▶ RECORDS FOR THE TASK:
#####
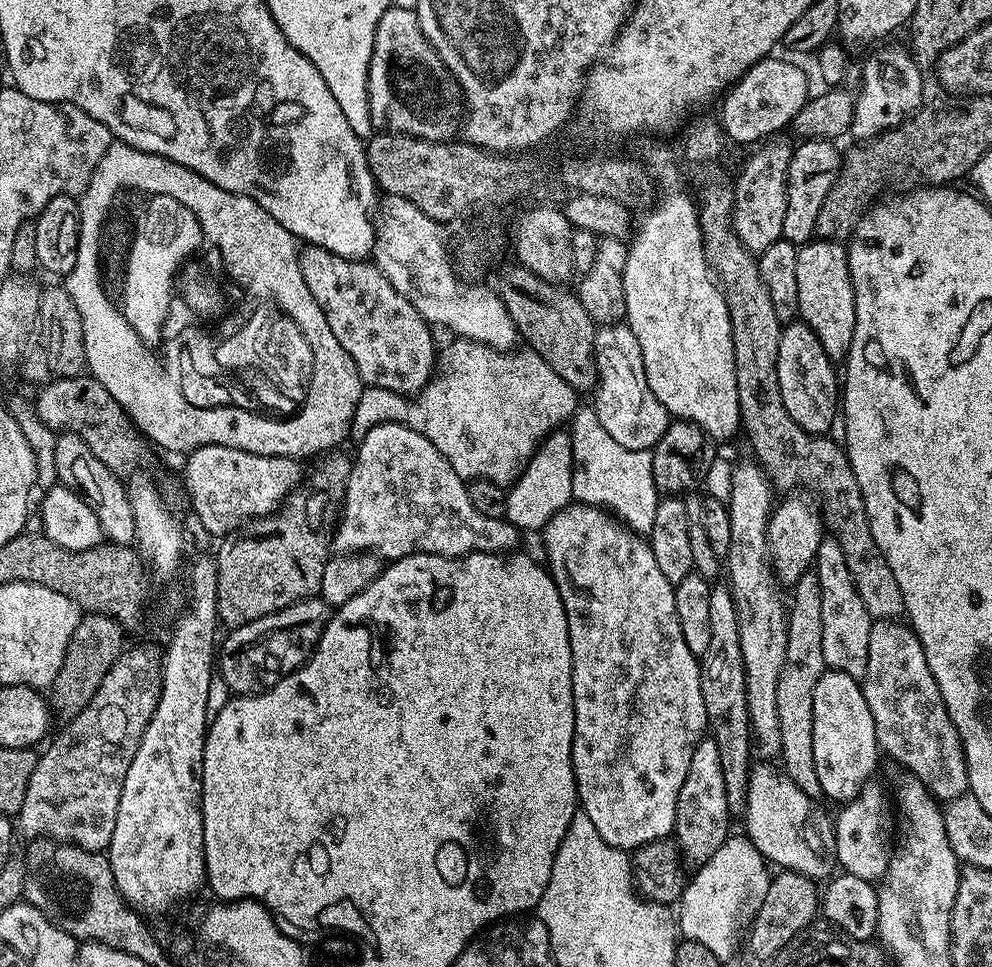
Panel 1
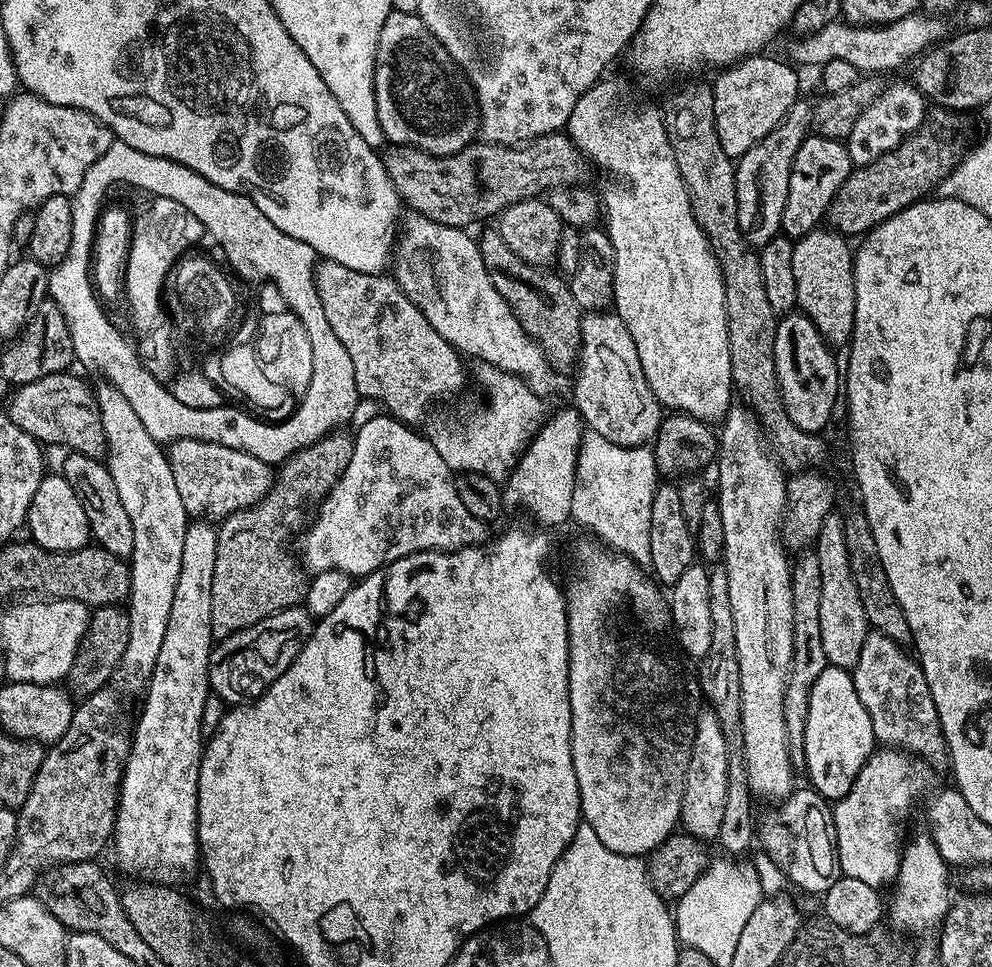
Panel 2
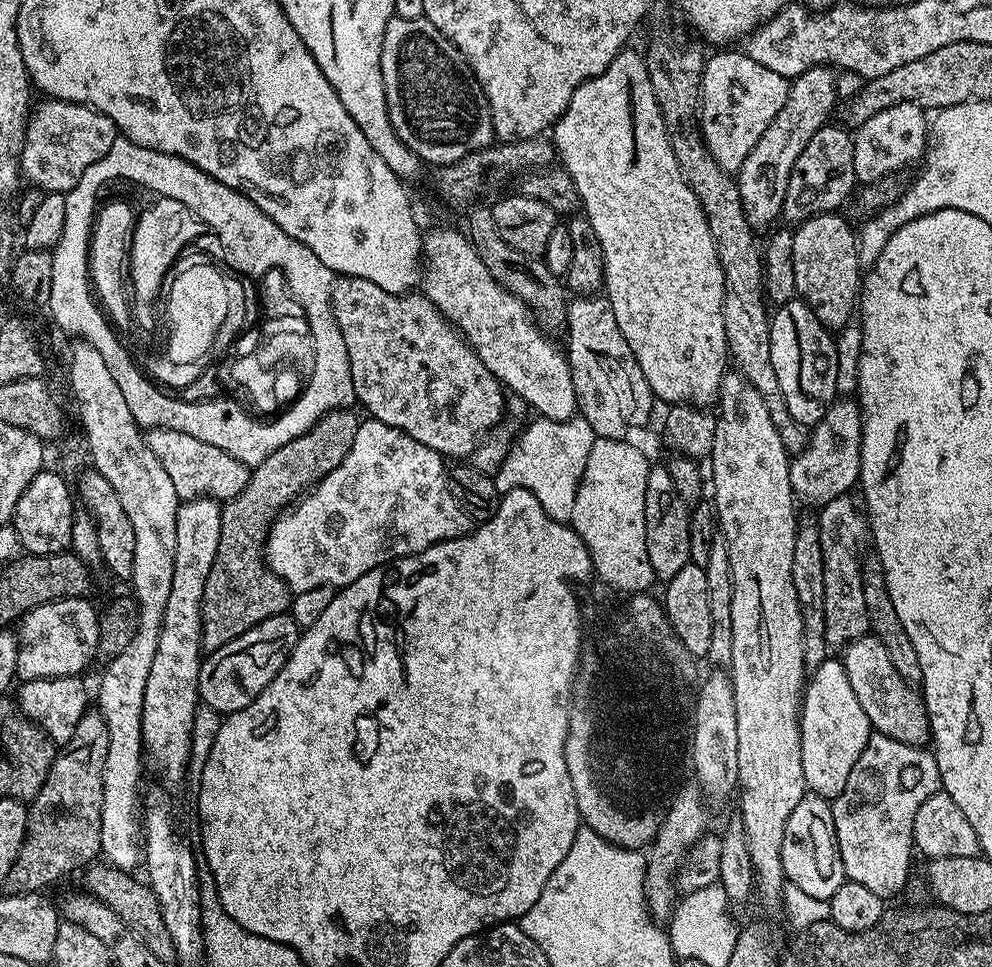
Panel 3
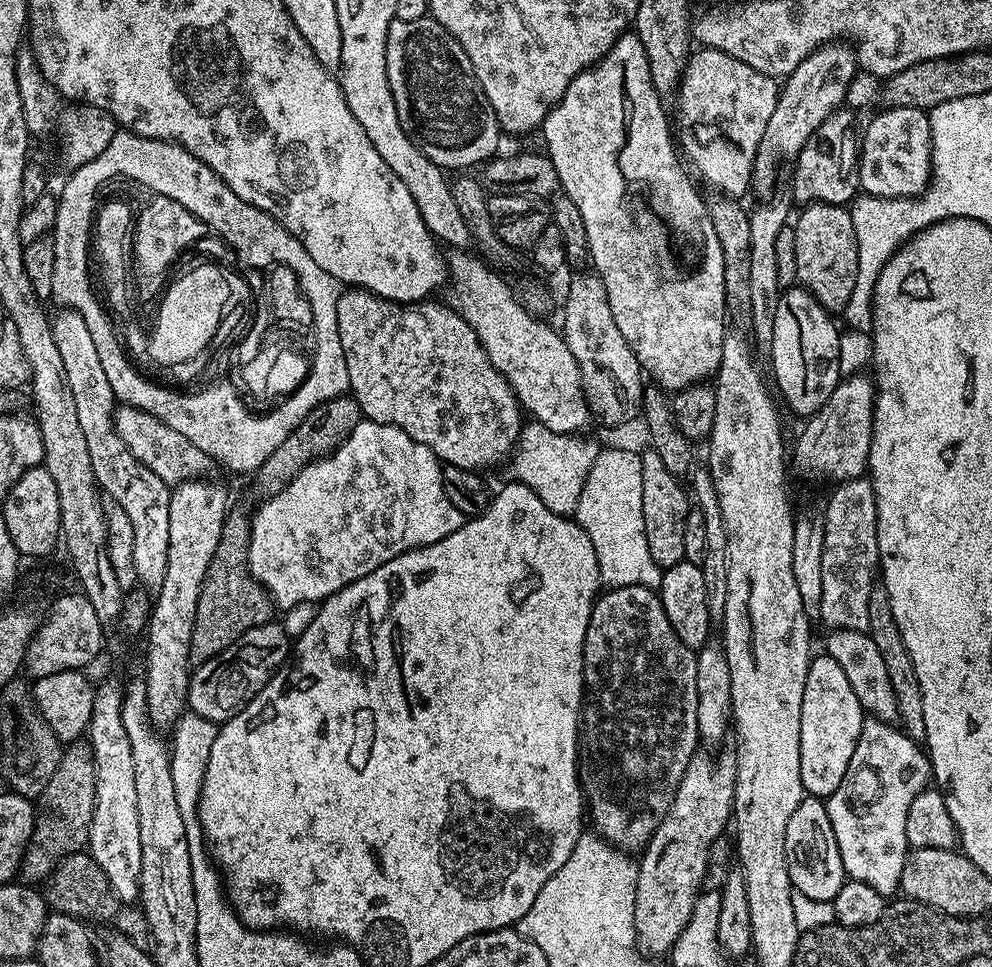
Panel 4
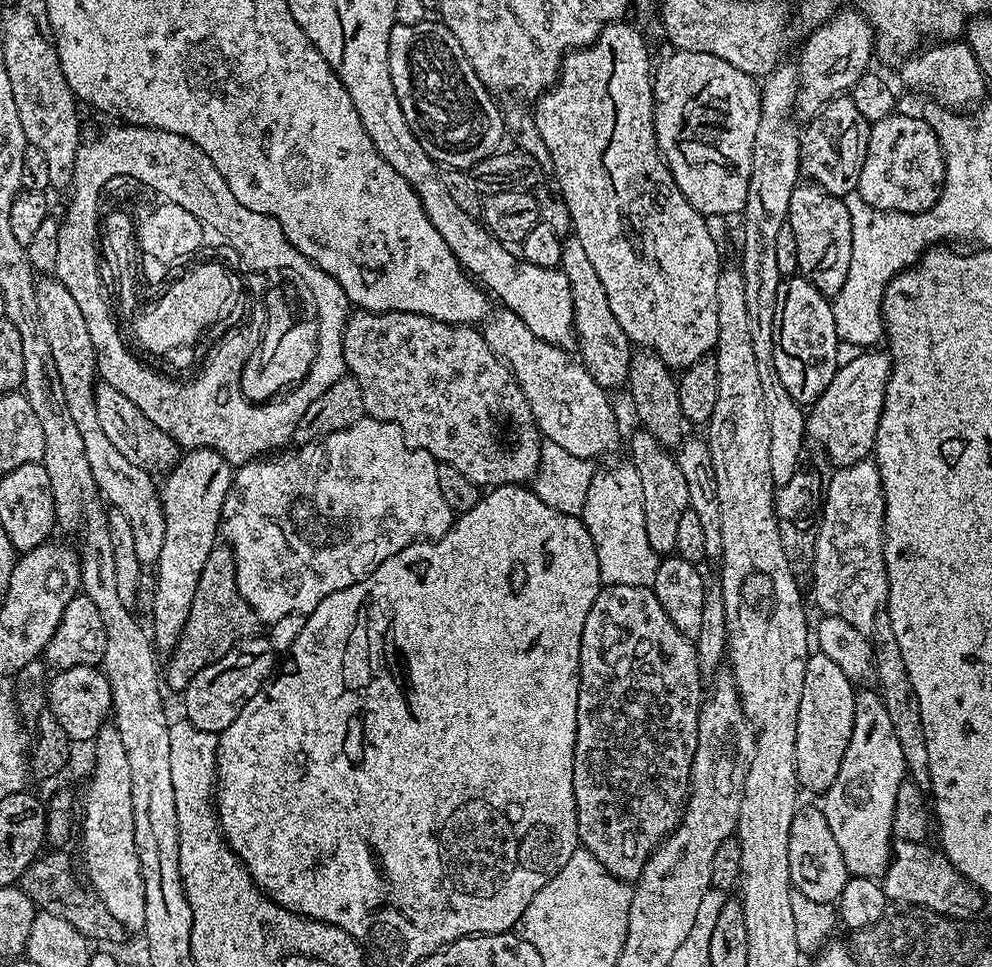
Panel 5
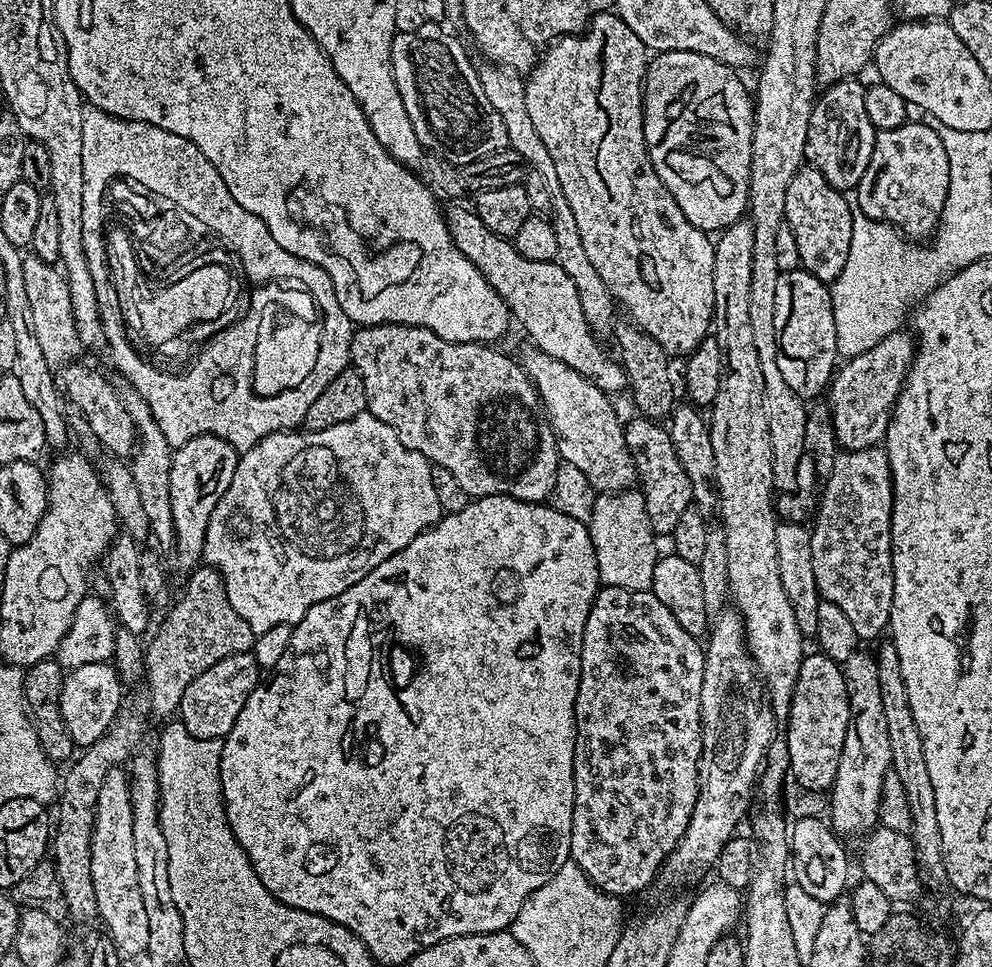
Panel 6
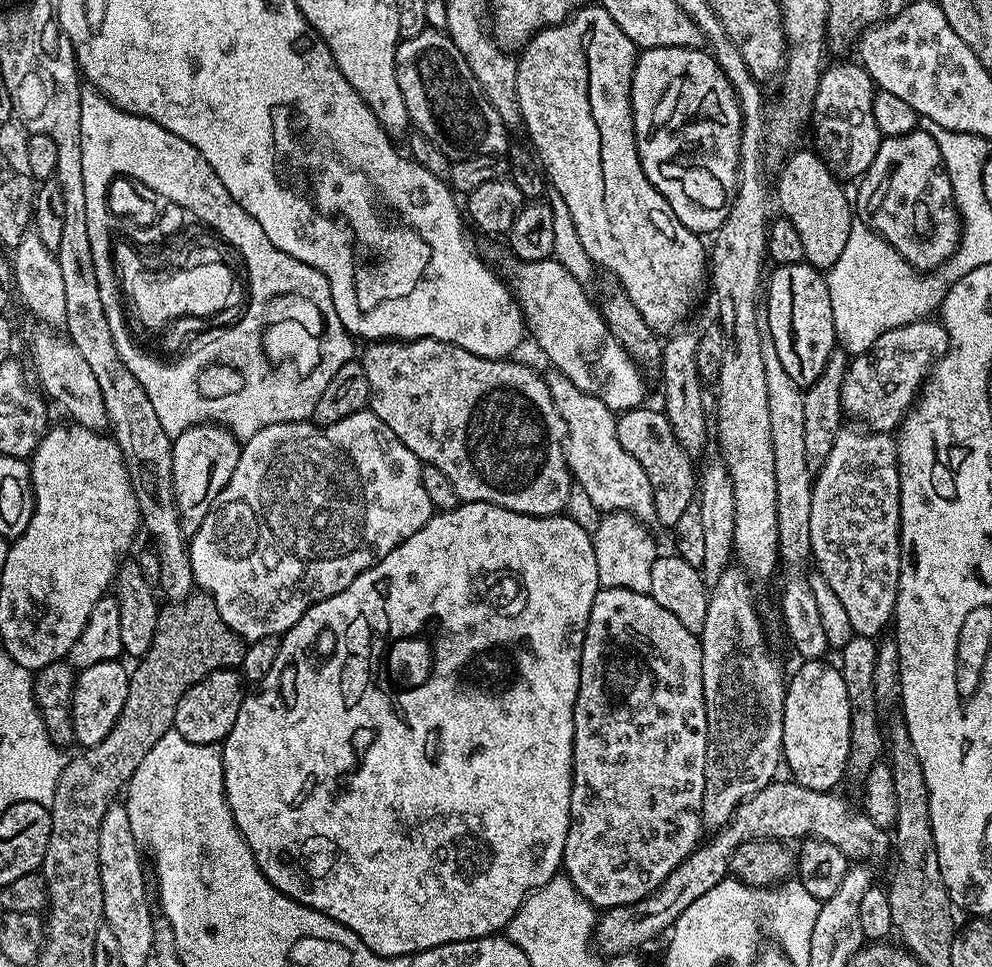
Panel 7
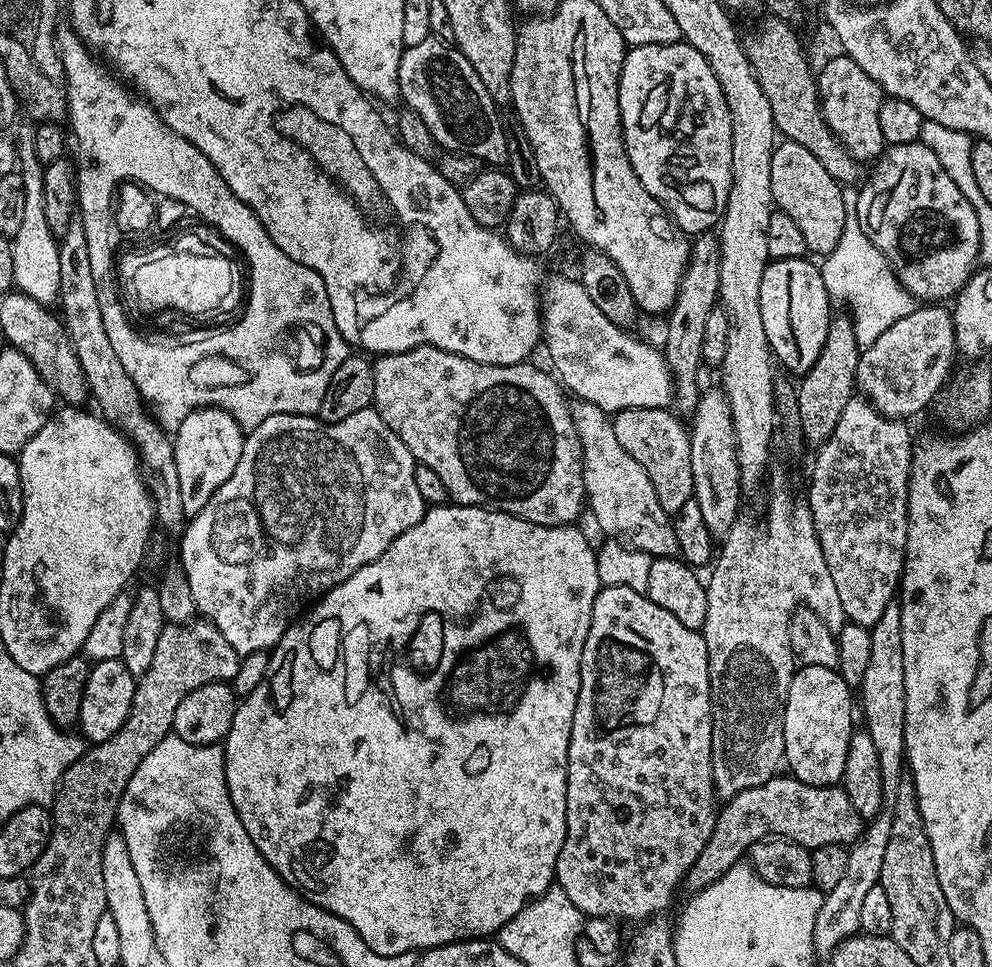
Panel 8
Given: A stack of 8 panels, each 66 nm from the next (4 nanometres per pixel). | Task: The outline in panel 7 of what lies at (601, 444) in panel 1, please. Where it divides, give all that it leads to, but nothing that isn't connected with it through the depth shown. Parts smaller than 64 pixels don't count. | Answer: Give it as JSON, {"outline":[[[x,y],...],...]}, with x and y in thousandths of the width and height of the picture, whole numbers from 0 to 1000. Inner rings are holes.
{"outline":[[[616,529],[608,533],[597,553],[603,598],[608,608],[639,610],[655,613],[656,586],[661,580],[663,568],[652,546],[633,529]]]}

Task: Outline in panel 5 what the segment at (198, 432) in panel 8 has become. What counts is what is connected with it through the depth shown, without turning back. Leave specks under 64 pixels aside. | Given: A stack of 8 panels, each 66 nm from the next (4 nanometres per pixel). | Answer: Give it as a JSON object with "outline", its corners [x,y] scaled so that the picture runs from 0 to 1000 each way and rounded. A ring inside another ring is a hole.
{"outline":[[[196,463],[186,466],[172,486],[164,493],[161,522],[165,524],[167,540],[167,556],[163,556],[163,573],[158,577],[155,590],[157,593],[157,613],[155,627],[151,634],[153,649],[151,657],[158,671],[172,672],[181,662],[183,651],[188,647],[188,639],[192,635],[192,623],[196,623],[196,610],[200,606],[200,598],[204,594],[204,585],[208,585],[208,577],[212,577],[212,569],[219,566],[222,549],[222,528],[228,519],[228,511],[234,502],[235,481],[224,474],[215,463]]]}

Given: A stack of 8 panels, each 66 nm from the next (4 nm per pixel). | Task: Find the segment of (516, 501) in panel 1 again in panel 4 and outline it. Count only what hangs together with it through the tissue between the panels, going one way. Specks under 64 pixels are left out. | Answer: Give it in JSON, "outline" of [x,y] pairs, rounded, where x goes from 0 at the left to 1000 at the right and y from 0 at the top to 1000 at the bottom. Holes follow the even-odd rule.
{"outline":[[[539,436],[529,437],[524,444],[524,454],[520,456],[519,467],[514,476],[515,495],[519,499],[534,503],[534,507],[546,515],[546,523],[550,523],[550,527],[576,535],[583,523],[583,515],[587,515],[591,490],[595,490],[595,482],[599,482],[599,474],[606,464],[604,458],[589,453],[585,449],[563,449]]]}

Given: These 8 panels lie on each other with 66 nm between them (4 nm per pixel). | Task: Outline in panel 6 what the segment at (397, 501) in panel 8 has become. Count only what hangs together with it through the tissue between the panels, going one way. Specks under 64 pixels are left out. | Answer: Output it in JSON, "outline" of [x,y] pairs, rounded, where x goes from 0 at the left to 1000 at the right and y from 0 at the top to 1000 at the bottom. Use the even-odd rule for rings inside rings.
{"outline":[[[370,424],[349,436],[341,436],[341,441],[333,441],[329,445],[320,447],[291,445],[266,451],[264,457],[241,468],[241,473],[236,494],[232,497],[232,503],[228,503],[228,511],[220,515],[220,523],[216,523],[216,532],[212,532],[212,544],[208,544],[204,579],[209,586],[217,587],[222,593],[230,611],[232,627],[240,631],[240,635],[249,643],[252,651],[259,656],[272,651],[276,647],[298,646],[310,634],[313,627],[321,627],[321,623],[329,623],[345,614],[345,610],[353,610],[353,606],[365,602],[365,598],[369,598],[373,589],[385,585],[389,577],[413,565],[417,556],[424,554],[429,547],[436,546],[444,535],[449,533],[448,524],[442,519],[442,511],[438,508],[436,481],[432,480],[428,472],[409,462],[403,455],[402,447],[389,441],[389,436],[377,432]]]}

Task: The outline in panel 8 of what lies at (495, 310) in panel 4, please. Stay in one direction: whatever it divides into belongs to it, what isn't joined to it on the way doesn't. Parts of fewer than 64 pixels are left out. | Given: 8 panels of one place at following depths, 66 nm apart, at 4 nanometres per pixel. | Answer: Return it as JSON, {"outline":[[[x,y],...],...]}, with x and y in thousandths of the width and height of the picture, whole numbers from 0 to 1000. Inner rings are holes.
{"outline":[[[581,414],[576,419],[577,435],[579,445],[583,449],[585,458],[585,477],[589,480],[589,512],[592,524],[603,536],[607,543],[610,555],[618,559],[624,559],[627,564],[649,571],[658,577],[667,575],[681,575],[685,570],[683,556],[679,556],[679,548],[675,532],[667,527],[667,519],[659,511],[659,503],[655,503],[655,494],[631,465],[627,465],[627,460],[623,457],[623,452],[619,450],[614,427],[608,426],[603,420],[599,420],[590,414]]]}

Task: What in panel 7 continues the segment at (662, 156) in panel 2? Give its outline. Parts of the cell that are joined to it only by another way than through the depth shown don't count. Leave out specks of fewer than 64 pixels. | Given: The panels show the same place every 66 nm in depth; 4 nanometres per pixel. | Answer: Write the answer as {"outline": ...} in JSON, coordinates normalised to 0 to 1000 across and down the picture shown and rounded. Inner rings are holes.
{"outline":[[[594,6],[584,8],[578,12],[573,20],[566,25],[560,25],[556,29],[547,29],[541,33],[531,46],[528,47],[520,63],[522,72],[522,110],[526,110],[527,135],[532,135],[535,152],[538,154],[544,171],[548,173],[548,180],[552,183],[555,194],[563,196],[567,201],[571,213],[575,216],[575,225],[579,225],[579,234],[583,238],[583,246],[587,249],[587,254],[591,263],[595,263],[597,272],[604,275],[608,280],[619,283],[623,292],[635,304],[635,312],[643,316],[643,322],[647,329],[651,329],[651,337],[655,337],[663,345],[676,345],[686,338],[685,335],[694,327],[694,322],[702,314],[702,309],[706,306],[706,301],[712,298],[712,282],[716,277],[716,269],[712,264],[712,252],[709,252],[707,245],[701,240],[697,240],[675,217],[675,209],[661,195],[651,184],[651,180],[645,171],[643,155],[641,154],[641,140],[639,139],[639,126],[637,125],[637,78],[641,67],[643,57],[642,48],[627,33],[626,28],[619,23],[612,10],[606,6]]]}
#####
Find the line with "Task: What in" in the data above. Restate it and all later lines word for word, ending with the last line.

▶ YOUR RESPONSE:
Task: What in panel 7 continues the segment at (662, 156) in panel 2? Give its outline. Parts of the cell that are joined to it only by another way than through the depth shown don't count. Leave out specks of fewer than 64 pixels. | Given: The panels show the same place every 66 nm in depth; 4 nanometres per pixel. | Answer: Write the answer as {"outline": ...} in JSON, coordinates normalised to 0 to 1000 across and down the picture shown and rounded. Inner rings are holes.
{"outline":[[[594,6],[584,8],[578,12],[573,20],[566,25],[560,25],[556,29],[547,29],[541,33],[531,46],[528,47],[520,63],[522,72],[522,110],[526,110],[527,135],[532,135],[535,152],[538,154],[544,171],[548,173],[548,180],[552,183],[555,194],[563,196],[567,201],[571,213],[575,216],[575,225],[579,225],[579,234],[583,238],[583,246],[587,249],[587,254],[591,263],[595,263],[597,272],[604,275],[608,280],[619,283],[623,292],[635,304],[635,312],[643,316],[643,322],[647,329],[651,329],[651,337],[655,337],[663,345],[676,345],[686,338],[685,335],[694,327],[694,322],[702,314],[702,309],[706,306],[706,301],[712,298],[712,282],[716,277],[716,269],[712,264],[712,252],[709,252],[707,245],[701,240],[697,240],[675,217],[675,209],[661,195],[651,184],[651,180],[645,171],[643,155],[641,154],[641,140],[639,139],[639,126],[637,125],[637,78],[641,67],[643,57],[642,48],[627,33],[626,28],[619,23],[612,10],[606,6]]]}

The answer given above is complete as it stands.